Transcribe word for word the section of the records below that opens with the line containing "Figure 6 Dynamic" and closes with the line containing "Figure 4. Viusal"; drop every picture.

== GIVEN RECORDS ==
<<<<

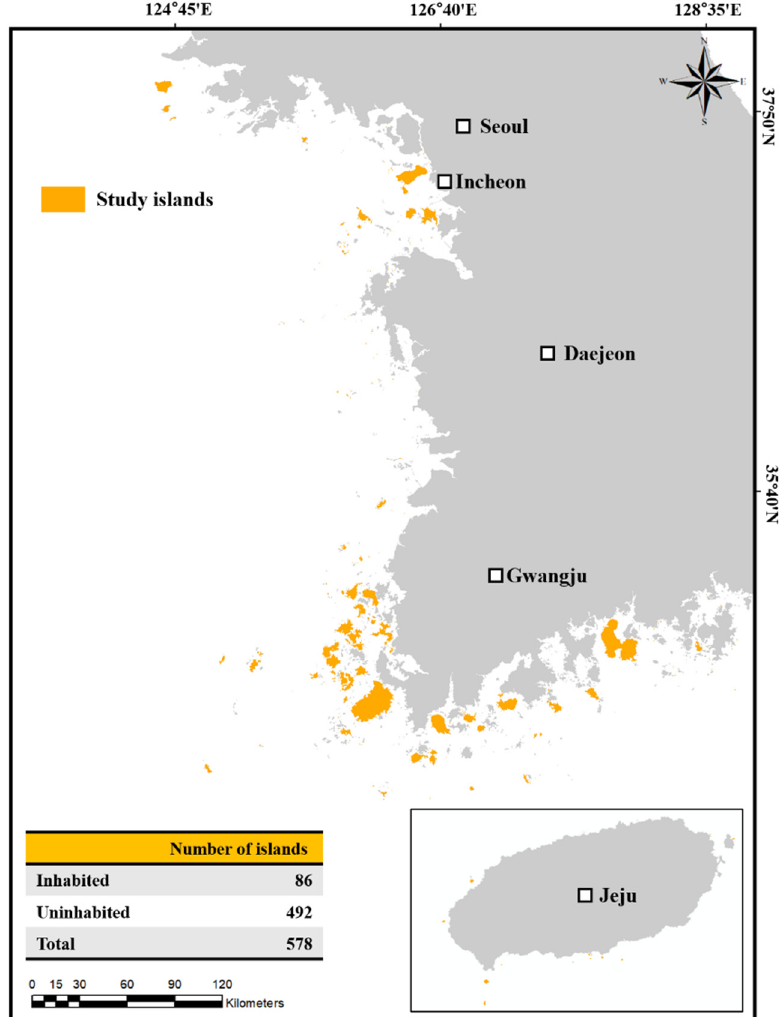
Figure 1. The location of the study islands on the western, southern, and Jeju Island seas, South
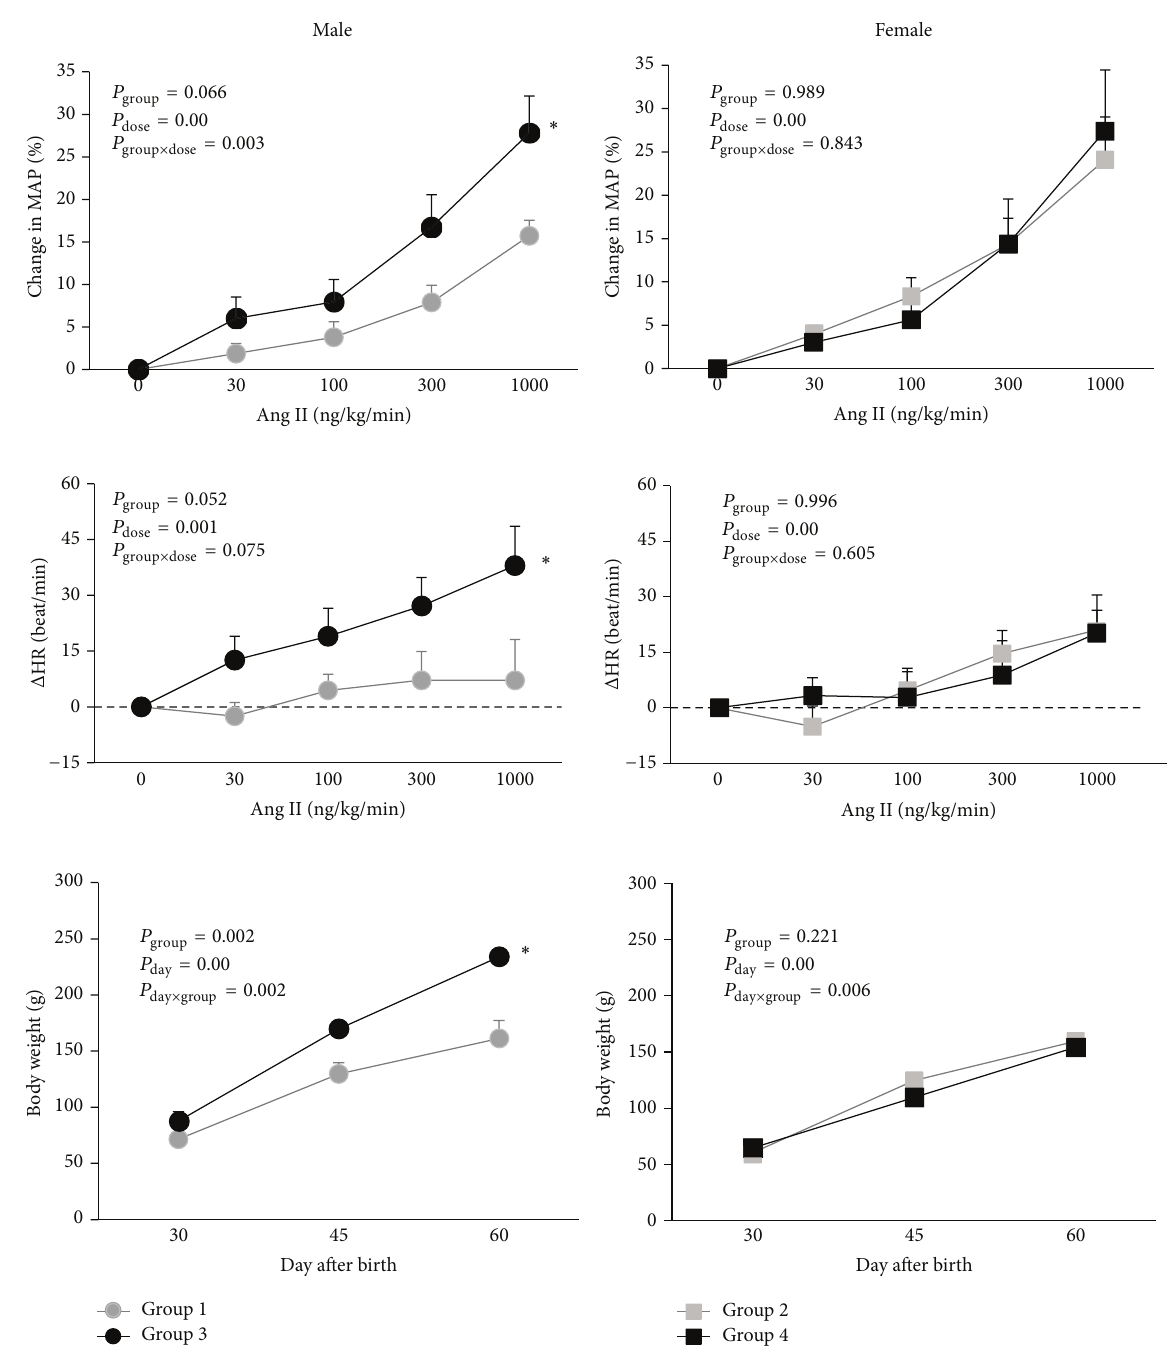
Figure 1: MAP and HR responses to AngII and body weight change in male (groups 1 and 3) and female (groups 2 and 4) offspring (adult). The star ( ∗ ) indicates significant difference from group 1. Groups 1 and 2: male (group 1) and female (group 2) offspring from mothers who received tap water during pregnancy. Groups 3 and 4: male (group 3) and female (group 4) offspring from mothers who received high-salt water during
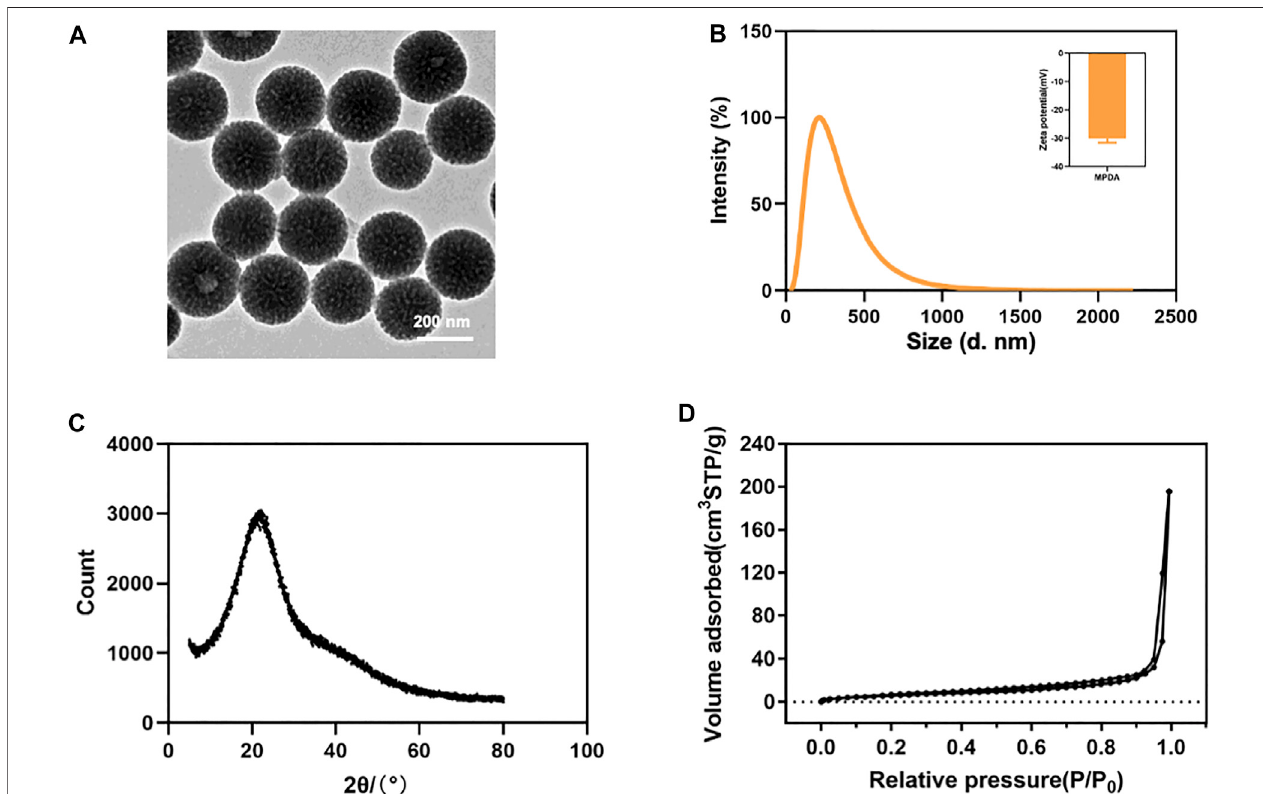
FIGURE 1 | (A) TEM image of MPDA NPs. (B) Size distribution and zeta potentials of MPDA NPs. (C) XRD spectrum of MPDA NPs. (D) N2 adsorption-desorption isotherms of MPDA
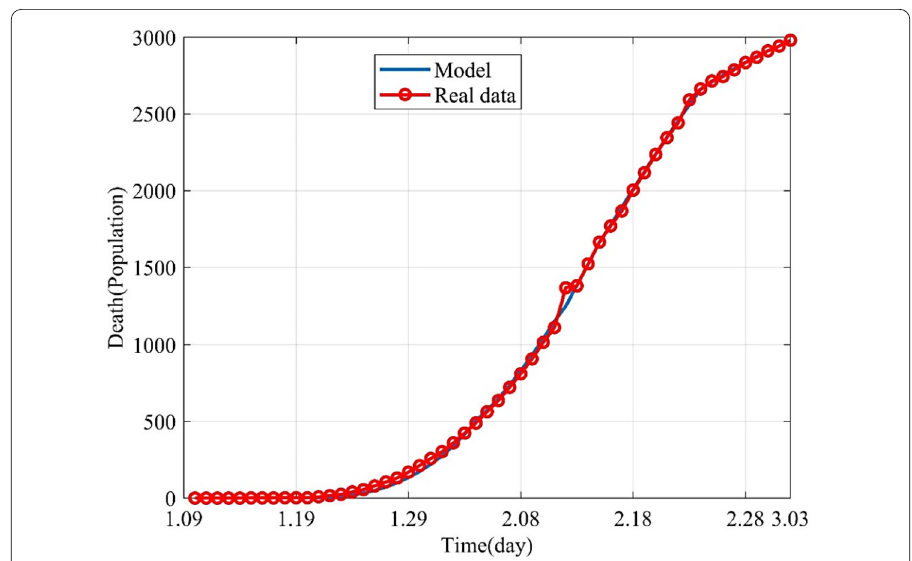
Figure 6 Dynamic trends of the death. The blue line represents the simulation of SEIR model, and the red line represents the data issued by NHCC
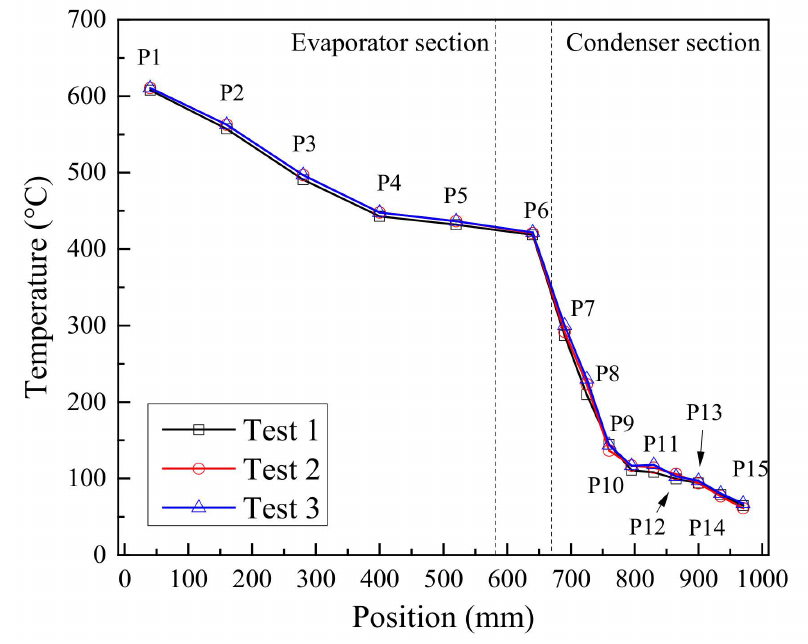
Figure 4. Reproducibility of time-average wall temperature of Na-K alloy heat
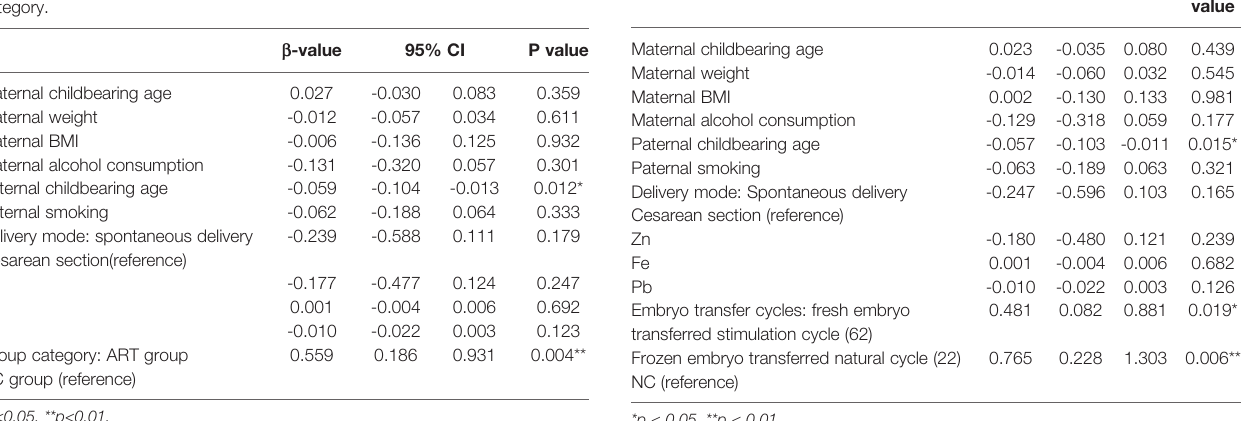
TABLE 2 | Multiple linear regression analysis of bone mineral density group category.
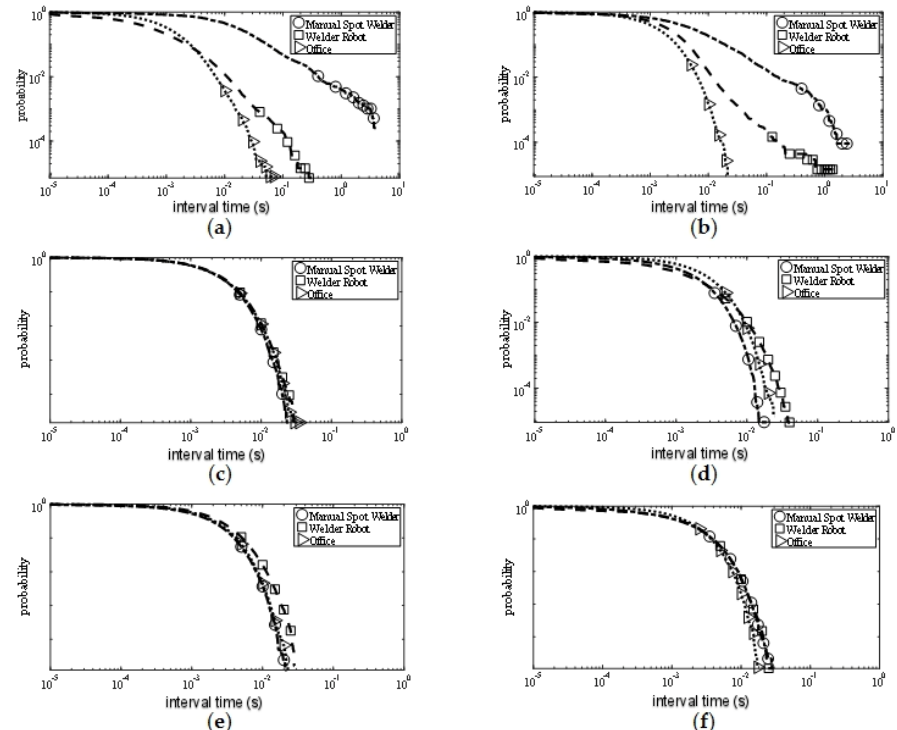
Figure 9. Pulse separation distribution (PSD) results. ( a ) PSD of vertical polarization at 315 MHz; ( b ) PSD of horizontal polarization at 315 MHz; ( c ) PSD of vertical polarization at 779 MHz; ( d ) PSD of horizontal polarization at 779 MHz; ( e ) PSD of vertical polarization at 916 MHz; ( f ) PSD of horizontal polarization at 916 MHz.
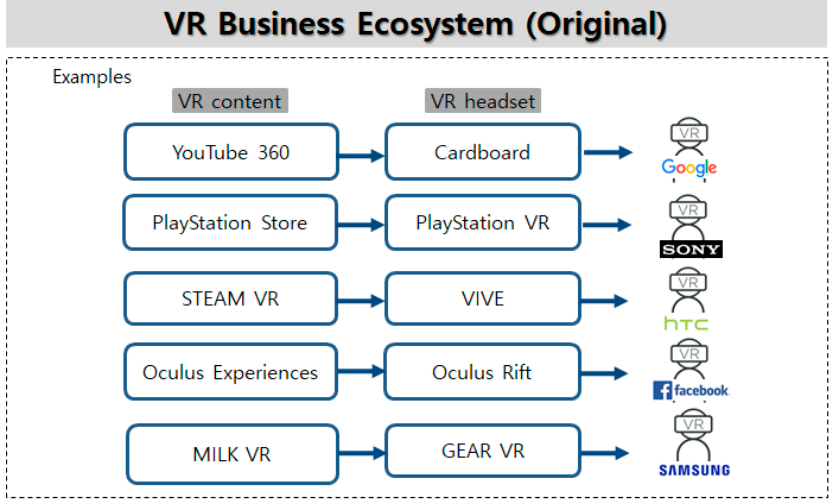
Figure 6. Original virtual reality (VR) business ecosystem.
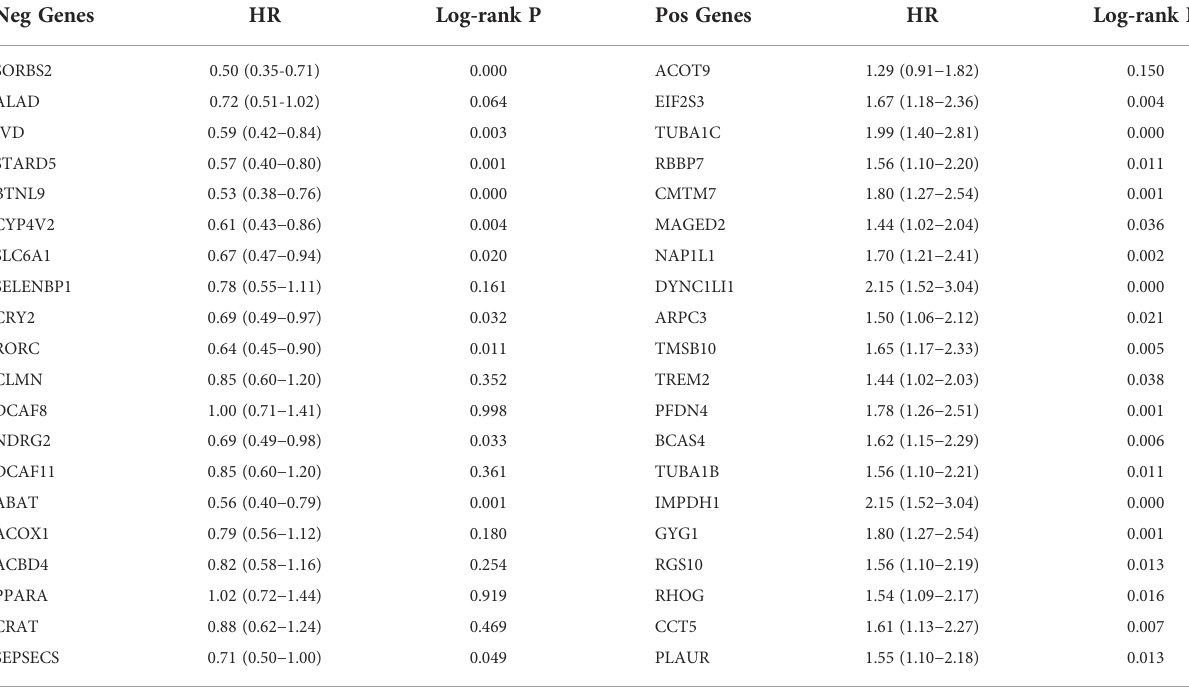
TABLE 3 Overall survival analysis of the top 20 genes positively and negatively correlated with SMS in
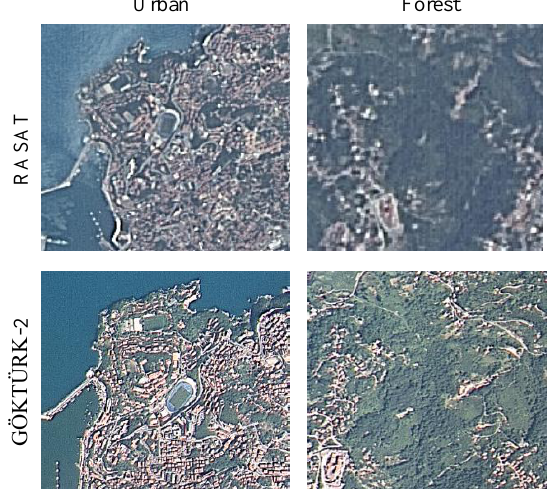
Figure 4. Viusal comparison in urban and forest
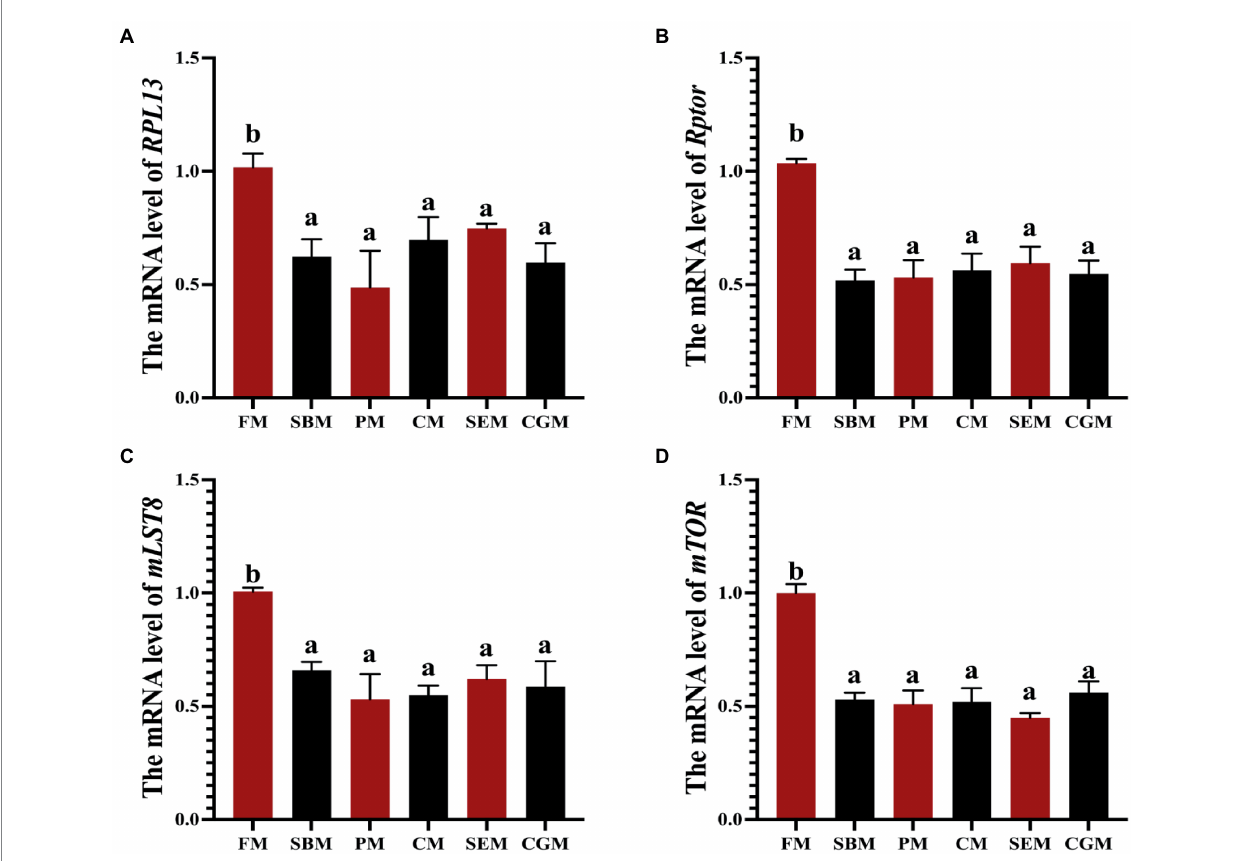
FIGURE 2 Data of mRNA levels of mTORC1 pathway genes ( RPL13, Rptor, mLST8, mTOR ) of muscle in yellow catfish (A–D) . The ratios of specific mRNA levels normalized to β -actin and GAPDH (used as a reference gene). Data from the FM group was set to 100% and used to normalize the remaining values. Within the figure, values without a common superscript letter (a–c) are different (c indicates a higher value). The dissimilar letters indicate significant differences ( p < 0.05), and values are means ± SEM of 3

>>>>

== SOLVED PROBLEM ==
Figure 6 Dynamic trends of the death. The blue line represents the simulation of SEIR model, and the red line represents the data issued by NHCC
Figure 4. Reproducibility of time-average wall temperature of Na-K alloy heat
TABLE 2 | Multiple linear regression analysis of bone mineral density group category.
Figure 9. Pulse separation distribution (PSD) results. ( a ) PSD of vertical polarization at 315 MHz; ( b ) PSD of horizontal polarization at 315 MHz; ( c ) PSD of vertical polarization at 779 MHz; ( d ) PSD of horizontal polarization at 779 MHz; ( e ) PSD of vertical polarization at 916 MHz; ( f ) PSD of horizontal polarization at 916 MHz.
Figure 6. Original virtual reality (VR) business ecosystem.
TABLE 3 Overall survival analysis of the top 20 genes positively and negatively correlated with SMS in
Figure 4. Viusal comparison in urban and forest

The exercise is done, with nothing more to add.